[Opening Records for the task section]

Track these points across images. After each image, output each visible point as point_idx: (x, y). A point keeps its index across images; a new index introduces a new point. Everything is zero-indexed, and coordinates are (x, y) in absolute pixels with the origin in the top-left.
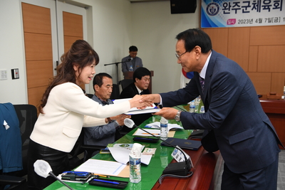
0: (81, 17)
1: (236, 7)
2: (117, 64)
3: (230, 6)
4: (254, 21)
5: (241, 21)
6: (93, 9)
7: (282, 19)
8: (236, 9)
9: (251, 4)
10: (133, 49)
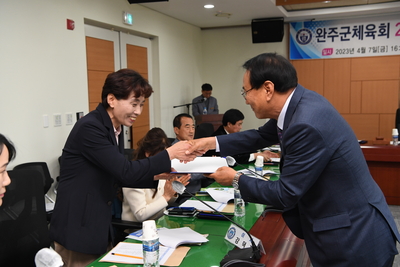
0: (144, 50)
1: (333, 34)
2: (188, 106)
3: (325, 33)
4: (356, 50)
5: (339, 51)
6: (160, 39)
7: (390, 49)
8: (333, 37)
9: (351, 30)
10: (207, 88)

[Closing Records for the task section]
[Opening Records for the task section]

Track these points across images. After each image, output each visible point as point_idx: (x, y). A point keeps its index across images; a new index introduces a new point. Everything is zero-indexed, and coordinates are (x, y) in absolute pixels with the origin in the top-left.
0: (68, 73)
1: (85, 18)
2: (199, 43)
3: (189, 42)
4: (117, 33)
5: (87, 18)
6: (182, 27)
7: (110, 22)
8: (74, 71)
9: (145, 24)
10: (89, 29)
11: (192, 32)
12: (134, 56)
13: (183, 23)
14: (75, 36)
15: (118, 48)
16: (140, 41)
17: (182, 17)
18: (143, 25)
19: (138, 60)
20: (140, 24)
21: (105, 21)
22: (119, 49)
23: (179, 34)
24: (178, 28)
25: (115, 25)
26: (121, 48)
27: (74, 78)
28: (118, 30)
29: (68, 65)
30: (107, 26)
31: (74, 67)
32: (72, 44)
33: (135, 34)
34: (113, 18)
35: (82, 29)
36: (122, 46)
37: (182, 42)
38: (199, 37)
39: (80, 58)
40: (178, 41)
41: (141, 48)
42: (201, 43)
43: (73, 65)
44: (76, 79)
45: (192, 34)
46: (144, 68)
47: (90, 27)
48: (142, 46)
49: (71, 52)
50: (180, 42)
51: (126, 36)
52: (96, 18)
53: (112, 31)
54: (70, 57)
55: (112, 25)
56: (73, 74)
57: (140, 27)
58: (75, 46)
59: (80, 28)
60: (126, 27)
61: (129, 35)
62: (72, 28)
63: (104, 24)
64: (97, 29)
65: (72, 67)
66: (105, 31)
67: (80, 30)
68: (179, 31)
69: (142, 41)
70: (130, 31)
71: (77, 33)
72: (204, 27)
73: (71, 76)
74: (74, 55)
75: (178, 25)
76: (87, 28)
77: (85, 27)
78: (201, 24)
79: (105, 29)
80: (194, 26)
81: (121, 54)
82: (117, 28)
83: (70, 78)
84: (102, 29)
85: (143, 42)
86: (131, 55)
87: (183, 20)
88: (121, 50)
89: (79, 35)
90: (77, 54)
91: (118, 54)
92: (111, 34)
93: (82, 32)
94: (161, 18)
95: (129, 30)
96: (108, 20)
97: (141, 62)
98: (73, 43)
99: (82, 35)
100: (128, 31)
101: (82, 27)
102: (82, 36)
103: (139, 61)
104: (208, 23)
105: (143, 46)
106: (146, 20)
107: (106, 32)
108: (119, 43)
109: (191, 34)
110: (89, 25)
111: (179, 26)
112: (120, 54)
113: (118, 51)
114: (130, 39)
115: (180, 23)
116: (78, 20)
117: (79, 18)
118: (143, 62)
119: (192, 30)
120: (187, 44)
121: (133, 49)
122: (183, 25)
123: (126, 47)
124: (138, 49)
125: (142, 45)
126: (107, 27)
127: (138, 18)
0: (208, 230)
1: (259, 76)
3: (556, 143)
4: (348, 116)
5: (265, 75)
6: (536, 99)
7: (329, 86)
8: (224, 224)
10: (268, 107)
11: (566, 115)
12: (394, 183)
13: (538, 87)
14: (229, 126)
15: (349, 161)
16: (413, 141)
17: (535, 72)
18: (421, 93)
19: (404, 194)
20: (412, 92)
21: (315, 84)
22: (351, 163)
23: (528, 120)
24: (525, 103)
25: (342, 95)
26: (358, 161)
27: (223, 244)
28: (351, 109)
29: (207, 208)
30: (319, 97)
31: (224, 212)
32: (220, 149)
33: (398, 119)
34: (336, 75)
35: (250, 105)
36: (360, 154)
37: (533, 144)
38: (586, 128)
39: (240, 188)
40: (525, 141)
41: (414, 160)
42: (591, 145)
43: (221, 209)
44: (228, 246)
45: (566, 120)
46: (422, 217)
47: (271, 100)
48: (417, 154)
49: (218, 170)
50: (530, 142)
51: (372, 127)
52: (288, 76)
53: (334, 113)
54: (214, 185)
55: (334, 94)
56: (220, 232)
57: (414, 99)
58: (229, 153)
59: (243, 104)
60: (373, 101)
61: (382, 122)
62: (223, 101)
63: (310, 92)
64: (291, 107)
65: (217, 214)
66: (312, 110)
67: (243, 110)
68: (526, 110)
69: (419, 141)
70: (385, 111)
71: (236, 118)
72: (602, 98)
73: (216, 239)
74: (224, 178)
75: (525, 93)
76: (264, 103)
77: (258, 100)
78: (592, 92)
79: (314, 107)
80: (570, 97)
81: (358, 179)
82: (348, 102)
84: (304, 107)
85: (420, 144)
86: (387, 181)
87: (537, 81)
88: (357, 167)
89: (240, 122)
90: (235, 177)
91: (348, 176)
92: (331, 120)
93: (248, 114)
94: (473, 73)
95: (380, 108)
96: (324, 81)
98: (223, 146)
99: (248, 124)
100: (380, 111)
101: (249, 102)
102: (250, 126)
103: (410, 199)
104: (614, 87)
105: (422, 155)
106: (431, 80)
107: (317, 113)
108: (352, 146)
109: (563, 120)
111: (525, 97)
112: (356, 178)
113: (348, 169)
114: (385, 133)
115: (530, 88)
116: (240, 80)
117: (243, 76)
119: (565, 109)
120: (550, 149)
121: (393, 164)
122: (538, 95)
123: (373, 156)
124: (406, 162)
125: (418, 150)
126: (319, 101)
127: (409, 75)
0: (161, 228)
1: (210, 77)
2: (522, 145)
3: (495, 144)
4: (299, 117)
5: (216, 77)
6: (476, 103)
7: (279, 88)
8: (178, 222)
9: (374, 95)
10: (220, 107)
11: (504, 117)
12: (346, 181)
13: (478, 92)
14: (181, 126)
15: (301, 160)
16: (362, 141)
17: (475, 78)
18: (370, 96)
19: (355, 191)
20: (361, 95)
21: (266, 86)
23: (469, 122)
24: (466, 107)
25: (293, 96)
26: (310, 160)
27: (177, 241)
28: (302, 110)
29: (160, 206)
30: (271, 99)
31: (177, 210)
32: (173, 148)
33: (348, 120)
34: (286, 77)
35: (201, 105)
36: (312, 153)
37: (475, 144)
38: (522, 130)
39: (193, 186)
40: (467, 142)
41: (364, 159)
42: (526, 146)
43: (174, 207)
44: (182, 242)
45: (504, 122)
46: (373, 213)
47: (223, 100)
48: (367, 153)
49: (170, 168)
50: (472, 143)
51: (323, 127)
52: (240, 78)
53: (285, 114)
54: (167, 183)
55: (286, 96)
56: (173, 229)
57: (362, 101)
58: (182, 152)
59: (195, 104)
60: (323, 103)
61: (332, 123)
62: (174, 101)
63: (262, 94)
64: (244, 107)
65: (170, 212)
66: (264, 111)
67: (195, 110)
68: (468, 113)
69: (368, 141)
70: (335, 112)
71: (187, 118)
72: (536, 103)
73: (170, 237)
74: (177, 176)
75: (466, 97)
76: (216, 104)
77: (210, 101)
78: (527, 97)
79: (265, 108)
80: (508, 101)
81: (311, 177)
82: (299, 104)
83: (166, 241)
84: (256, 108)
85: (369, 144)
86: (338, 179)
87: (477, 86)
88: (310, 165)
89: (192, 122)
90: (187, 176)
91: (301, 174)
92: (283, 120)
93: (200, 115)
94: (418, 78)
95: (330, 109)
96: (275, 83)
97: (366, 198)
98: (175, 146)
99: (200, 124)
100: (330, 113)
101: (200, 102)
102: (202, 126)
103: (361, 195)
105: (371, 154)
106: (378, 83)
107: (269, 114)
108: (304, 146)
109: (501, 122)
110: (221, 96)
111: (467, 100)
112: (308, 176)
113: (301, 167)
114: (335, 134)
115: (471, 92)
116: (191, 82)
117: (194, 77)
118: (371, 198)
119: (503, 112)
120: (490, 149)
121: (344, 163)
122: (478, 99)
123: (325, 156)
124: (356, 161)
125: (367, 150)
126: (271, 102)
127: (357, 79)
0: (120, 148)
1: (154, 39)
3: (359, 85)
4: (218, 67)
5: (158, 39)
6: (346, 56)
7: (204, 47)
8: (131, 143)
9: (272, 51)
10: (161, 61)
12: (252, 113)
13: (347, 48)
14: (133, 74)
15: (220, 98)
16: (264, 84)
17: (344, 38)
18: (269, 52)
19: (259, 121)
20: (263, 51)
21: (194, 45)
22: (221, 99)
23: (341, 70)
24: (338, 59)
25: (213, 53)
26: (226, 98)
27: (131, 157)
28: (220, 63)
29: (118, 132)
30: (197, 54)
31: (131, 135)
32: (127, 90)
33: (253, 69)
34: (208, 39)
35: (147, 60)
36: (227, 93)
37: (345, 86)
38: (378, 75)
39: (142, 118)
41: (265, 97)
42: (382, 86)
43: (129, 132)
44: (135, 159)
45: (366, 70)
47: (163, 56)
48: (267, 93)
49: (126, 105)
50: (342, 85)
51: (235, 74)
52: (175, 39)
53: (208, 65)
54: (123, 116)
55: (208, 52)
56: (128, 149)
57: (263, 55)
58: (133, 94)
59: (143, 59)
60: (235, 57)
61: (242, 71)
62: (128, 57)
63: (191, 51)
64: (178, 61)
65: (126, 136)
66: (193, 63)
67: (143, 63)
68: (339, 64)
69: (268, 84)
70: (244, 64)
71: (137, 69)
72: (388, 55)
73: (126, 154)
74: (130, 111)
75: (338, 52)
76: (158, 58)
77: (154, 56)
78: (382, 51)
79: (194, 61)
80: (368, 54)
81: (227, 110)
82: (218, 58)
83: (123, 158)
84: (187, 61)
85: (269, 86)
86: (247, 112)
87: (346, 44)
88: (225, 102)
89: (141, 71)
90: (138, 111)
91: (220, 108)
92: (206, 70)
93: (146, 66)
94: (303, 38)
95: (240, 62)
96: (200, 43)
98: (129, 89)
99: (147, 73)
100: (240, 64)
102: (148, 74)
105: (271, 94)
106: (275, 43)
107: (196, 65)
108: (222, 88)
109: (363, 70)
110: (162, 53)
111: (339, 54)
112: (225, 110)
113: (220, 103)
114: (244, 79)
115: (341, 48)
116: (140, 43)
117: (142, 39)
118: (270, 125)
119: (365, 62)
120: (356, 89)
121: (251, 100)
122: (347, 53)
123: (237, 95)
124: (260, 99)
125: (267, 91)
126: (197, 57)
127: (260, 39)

[Closing Records for the task section]
[Opening Records for the task section]

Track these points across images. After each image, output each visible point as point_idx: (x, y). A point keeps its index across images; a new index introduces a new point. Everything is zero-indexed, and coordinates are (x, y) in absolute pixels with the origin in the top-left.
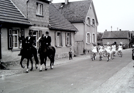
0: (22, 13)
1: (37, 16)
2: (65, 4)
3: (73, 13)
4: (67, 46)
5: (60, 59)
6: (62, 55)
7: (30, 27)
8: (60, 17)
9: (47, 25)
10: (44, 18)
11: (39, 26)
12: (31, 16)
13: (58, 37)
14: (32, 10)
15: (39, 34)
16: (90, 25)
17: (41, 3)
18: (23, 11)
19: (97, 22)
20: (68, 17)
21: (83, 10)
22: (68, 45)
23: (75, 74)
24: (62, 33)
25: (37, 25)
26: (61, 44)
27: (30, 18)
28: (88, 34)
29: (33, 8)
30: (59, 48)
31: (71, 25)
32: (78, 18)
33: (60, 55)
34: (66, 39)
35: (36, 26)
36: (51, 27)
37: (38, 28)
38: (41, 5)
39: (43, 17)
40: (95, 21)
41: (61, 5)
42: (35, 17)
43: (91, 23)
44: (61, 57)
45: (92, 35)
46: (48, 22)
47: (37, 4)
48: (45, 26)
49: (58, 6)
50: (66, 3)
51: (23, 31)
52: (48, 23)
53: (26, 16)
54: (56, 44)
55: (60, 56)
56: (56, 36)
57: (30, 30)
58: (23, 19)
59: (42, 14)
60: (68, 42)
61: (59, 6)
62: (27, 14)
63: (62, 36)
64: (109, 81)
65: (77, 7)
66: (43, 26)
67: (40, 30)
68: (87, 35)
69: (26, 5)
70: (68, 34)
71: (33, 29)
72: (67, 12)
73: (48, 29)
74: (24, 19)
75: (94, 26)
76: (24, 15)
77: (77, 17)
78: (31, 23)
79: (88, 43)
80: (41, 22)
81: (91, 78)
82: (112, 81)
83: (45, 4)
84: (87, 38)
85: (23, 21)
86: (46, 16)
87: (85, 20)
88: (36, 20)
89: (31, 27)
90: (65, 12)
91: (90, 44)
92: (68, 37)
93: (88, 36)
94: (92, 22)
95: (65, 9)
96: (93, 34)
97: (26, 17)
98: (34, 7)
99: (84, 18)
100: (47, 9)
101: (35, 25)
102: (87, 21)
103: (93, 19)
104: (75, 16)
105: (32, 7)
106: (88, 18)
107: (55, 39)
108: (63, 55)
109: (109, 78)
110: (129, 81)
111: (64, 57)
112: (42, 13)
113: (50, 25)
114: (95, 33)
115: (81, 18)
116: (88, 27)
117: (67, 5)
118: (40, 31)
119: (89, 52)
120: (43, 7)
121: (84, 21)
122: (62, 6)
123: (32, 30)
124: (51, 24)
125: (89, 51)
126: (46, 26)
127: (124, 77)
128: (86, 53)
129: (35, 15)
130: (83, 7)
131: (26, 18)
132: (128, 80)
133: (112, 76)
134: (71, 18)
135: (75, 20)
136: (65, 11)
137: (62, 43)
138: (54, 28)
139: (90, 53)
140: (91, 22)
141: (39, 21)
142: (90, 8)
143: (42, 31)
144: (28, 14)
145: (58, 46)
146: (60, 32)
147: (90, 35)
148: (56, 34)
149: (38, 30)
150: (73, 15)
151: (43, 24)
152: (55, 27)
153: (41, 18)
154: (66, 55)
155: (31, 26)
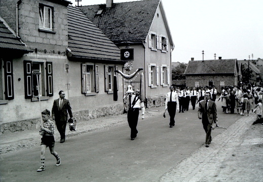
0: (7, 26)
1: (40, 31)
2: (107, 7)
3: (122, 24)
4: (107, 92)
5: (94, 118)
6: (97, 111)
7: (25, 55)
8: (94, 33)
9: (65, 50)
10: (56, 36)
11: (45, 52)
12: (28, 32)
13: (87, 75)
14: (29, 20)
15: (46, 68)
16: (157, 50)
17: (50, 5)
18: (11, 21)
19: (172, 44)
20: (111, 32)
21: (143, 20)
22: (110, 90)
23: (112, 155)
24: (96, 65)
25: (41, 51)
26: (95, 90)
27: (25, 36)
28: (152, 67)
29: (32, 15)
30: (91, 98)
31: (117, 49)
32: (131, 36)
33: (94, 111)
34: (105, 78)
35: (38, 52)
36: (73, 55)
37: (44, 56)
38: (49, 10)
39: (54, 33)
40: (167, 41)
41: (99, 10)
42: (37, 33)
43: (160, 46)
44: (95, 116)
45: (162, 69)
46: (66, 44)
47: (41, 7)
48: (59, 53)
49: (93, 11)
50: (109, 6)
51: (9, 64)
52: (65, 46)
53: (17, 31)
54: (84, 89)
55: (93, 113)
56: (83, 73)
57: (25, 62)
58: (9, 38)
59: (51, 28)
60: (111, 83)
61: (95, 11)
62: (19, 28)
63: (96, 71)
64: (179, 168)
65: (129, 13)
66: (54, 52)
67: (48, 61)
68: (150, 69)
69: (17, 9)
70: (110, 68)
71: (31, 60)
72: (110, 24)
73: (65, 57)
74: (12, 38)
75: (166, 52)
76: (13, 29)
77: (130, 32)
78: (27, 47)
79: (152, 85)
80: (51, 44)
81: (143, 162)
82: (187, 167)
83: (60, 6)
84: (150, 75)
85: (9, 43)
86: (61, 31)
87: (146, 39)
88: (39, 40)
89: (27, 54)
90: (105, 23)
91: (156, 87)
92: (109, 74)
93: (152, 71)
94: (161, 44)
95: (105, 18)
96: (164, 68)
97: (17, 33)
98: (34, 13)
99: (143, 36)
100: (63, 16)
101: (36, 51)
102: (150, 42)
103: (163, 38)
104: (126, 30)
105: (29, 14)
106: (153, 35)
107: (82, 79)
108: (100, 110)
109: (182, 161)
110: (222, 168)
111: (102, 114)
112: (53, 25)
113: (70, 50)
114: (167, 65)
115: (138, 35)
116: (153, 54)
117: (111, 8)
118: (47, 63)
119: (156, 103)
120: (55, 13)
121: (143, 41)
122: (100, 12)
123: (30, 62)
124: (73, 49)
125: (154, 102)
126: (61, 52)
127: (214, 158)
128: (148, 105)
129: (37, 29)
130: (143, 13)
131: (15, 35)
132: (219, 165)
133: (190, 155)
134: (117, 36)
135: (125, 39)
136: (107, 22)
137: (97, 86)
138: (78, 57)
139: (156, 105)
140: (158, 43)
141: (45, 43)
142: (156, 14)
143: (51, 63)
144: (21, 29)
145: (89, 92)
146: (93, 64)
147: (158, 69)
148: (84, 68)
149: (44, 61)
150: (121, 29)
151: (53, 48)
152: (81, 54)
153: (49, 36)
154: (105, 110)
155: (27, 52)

[Closing Records for the task section]

Where the line holding "88: (121, 50)" appears in the listing above, start reproducing exactly, and end with the line holding "126: (107, 27)".

88: (121, 50)
89: (79, 35)
90: (77, 54)
91: (118, 54)
92: (111, 34)
93: (82, 32)
94: (161, 18)
95: (129, 30)
96: (108, 20)
97: (141, 62)
98: (73, 43)
99: (82, 35)
100: (128, 31)
101: (82, 27)
102: (82, 36)
103: (139, 61)
104: (208, 23)
105: (143, 46)
106: (146, 20)
107: (106, 32)
108: (119, 43)
109: (191, 34)
110: (89, 25)
111: (179, 26)
112: (120, 54)
113: (118, 51)
114: (130, 39)
115: (180, 23)
116: (78, 20)
117: (79, 18)
118: (143, 62)
119: (192, 30)
120: (187, 44)
121: (133, 49)
122: (183, 25)
123: (126, 47)
124: (138, 49)
125: (142, 45)
126: (107, 27)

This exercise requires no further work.